_DIRECTIONS FOR THIS TASK_. Line by line, retype the material exactly and leave each picture out.

_INFORMATION_.
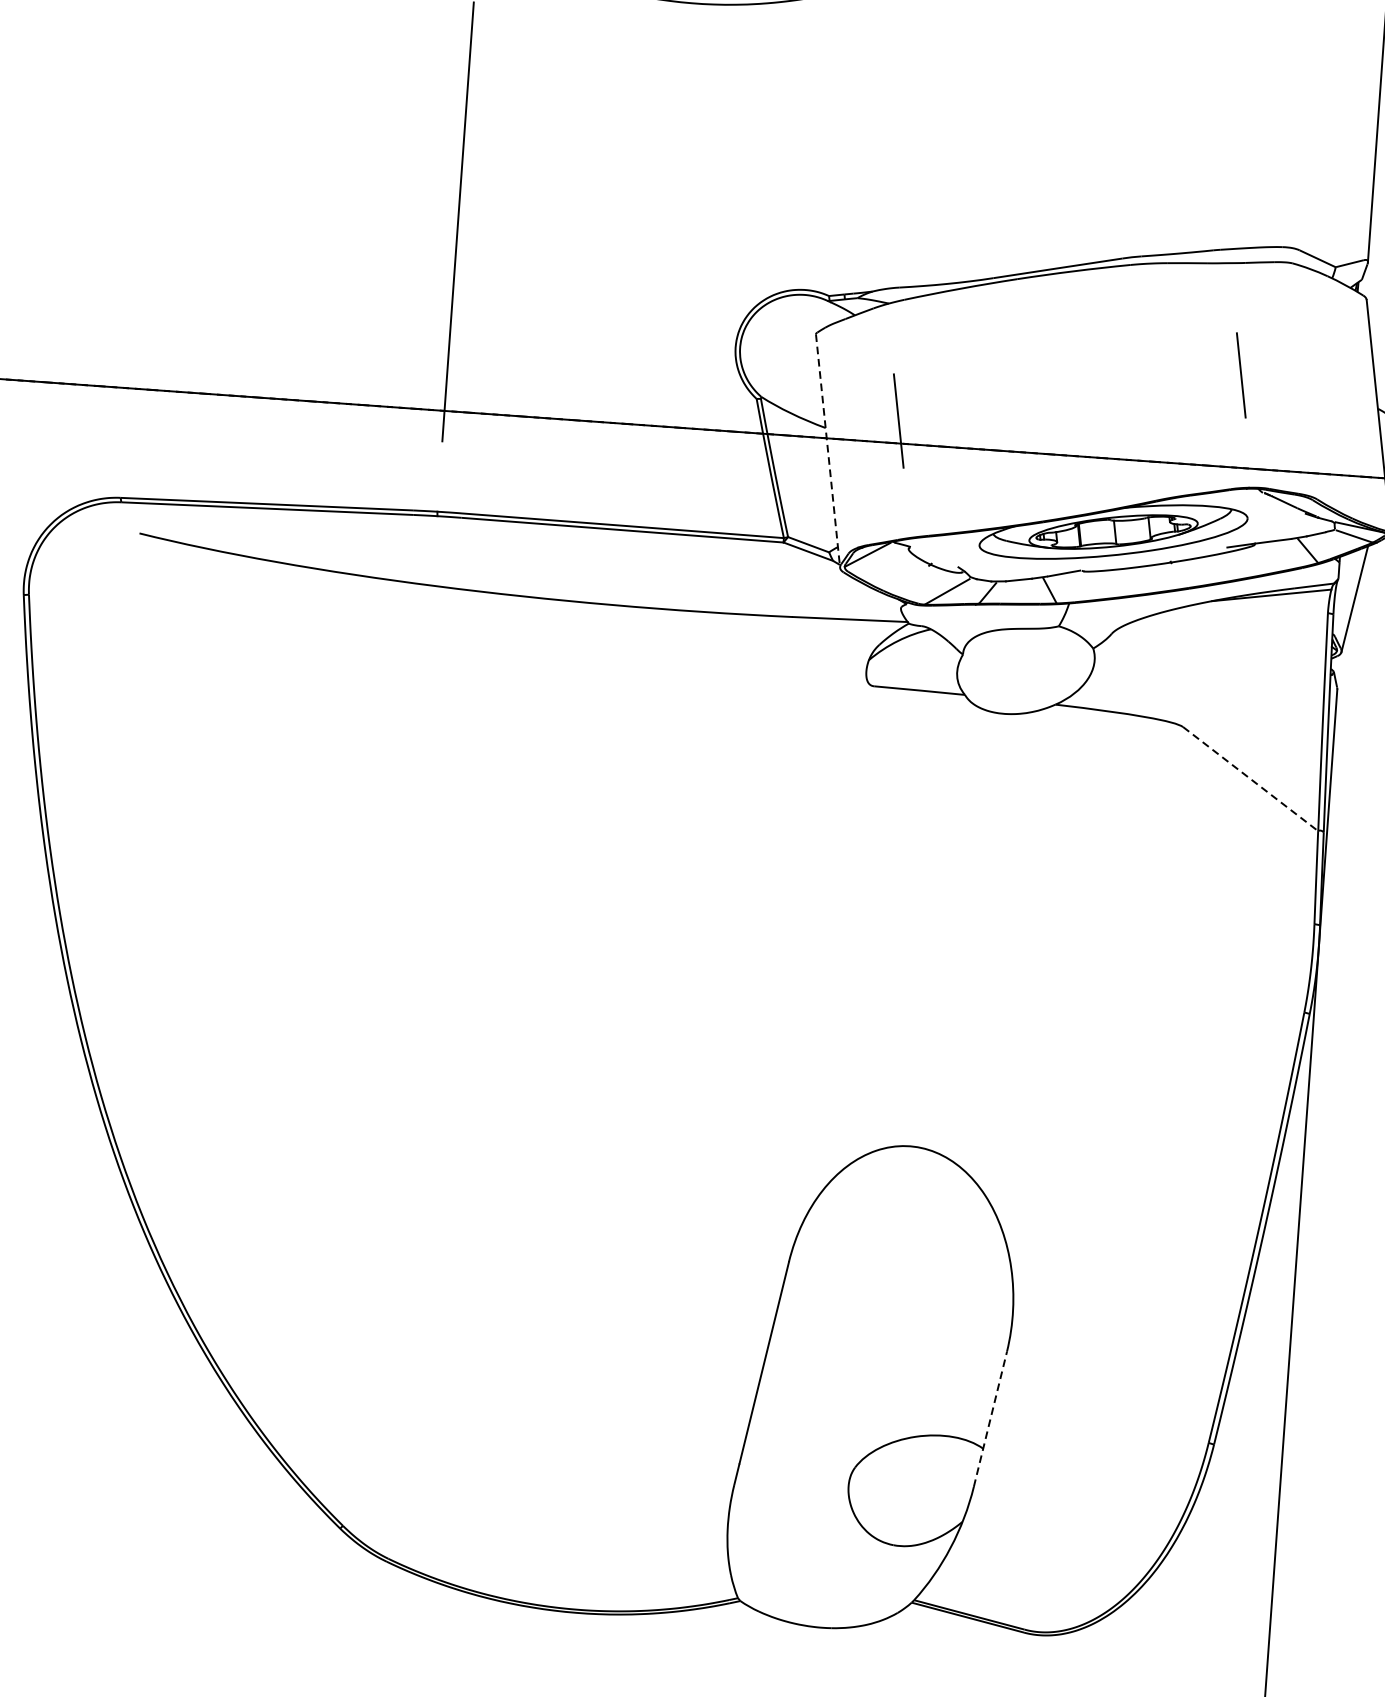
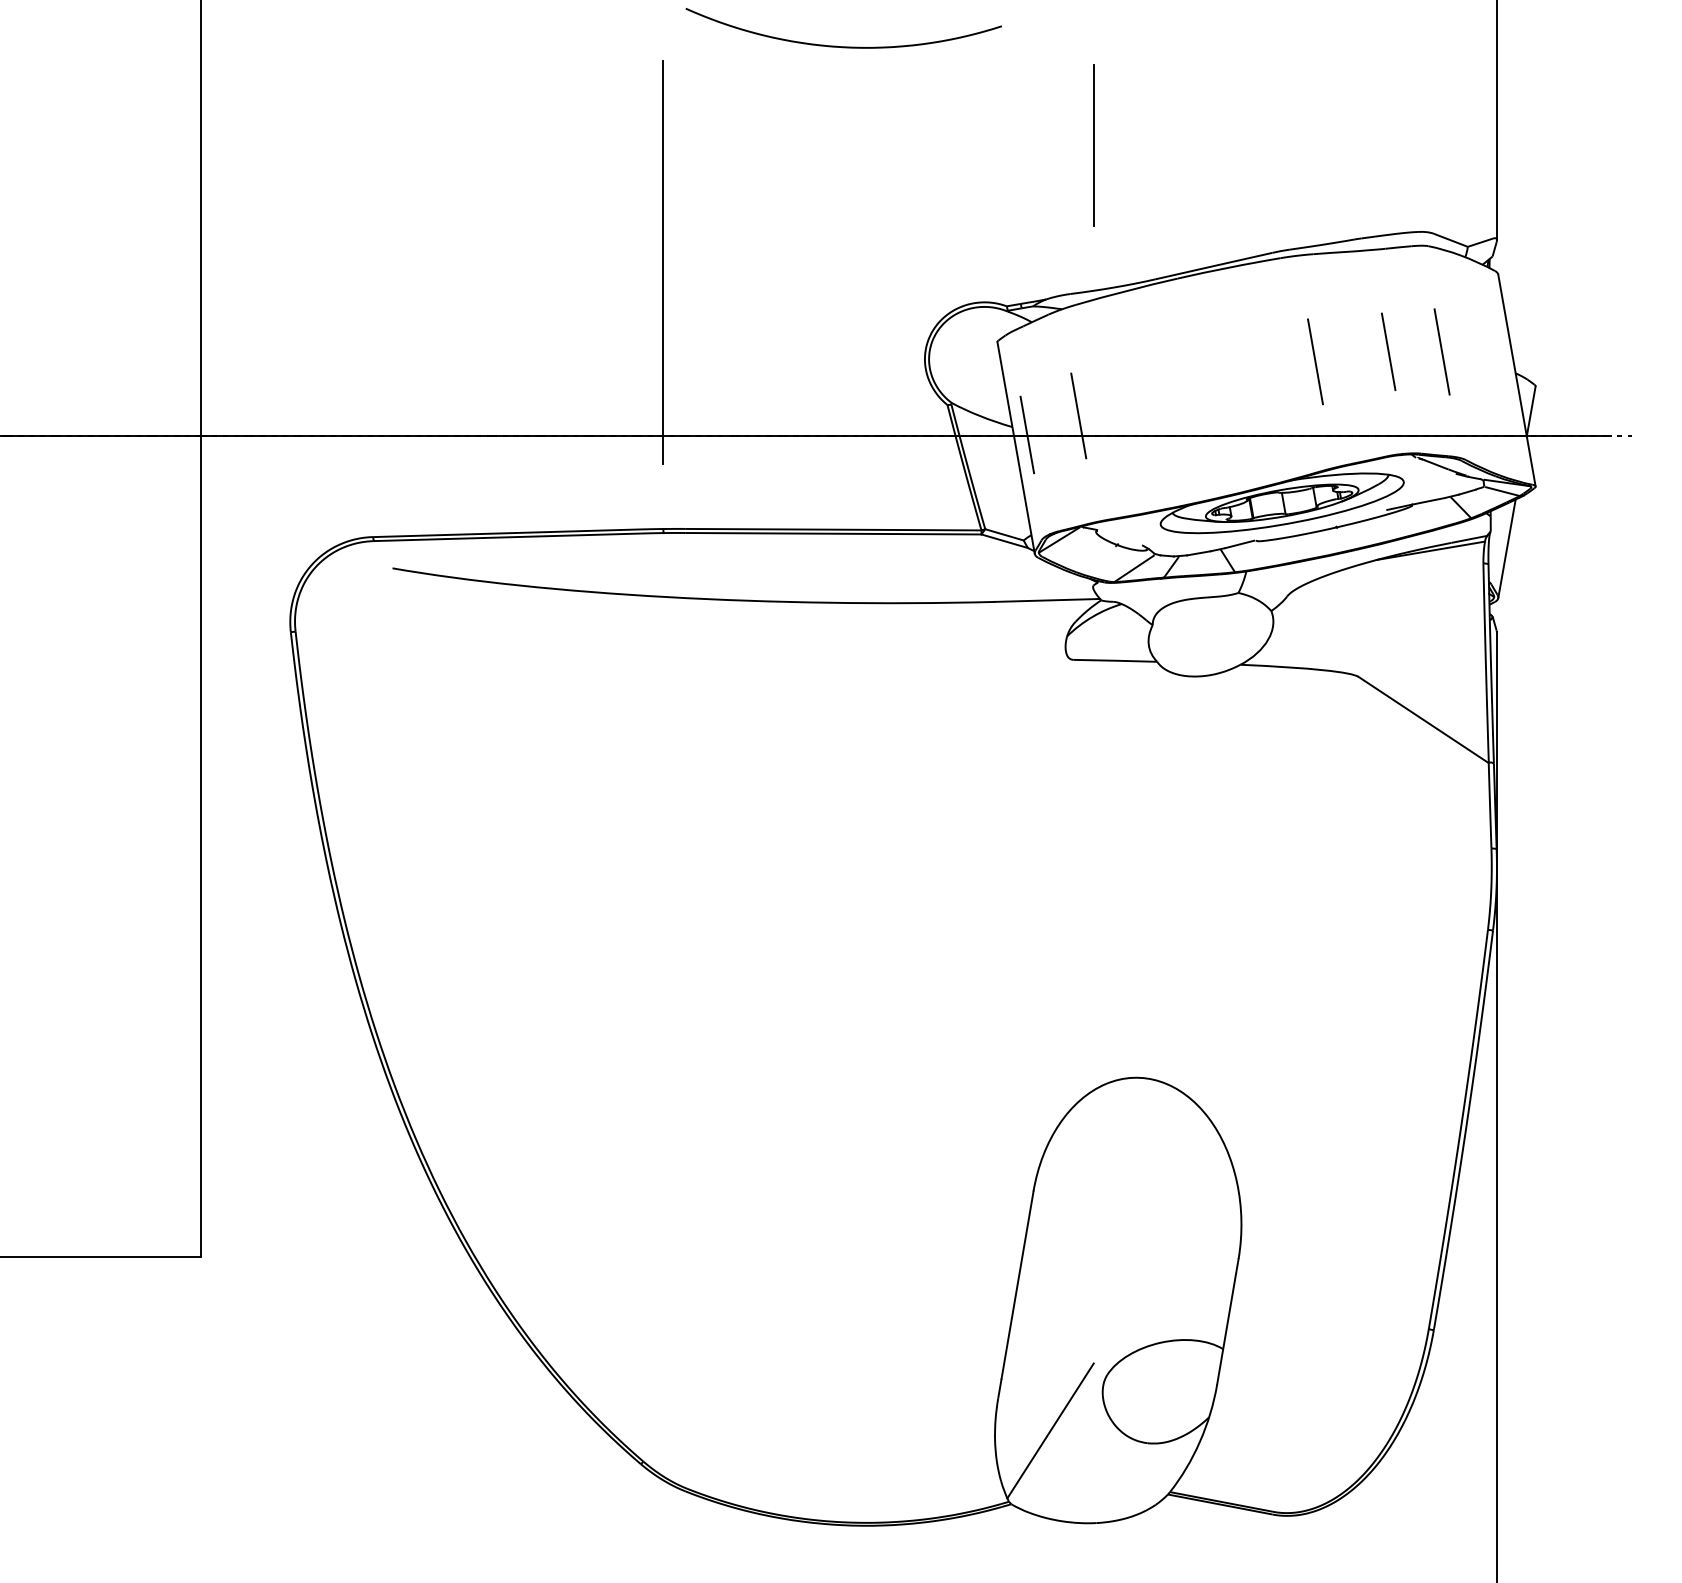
line: (935, 127) -> (1093, 145), added
line: (1298, 379) -> (1441, 351), added
line: (1160, 380) -> (1315, 361), added
line: (841, 437) -> (1027, 434), added
line: (828, 451) -> (1016, 448), dashed -> solid
line: (1251, 779) -> (1424, 720), dashed -> solid
line: (990, 1418) -> (1227, 1321), dashed -> solid
line: (788, 1523) -> (1050, 1430), added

_SOLVED EXERCISE_.
line: (935, 127) -> (1093, 145), added
line: (1298, 379) -> (1441, 351), added
line: (1160, 380) -> (1315, 361), added
line: (841, 437) -> (1027, 434), added
line: (828, 451) -> (1016, 448), dashed -> solid
line: (1251, 779) -> (1424, 720), dashed -> solid
line: (990, 1418) -> (1227, 1321), dashed -> solid
line: (788, 1523) -> (1050, 1430), added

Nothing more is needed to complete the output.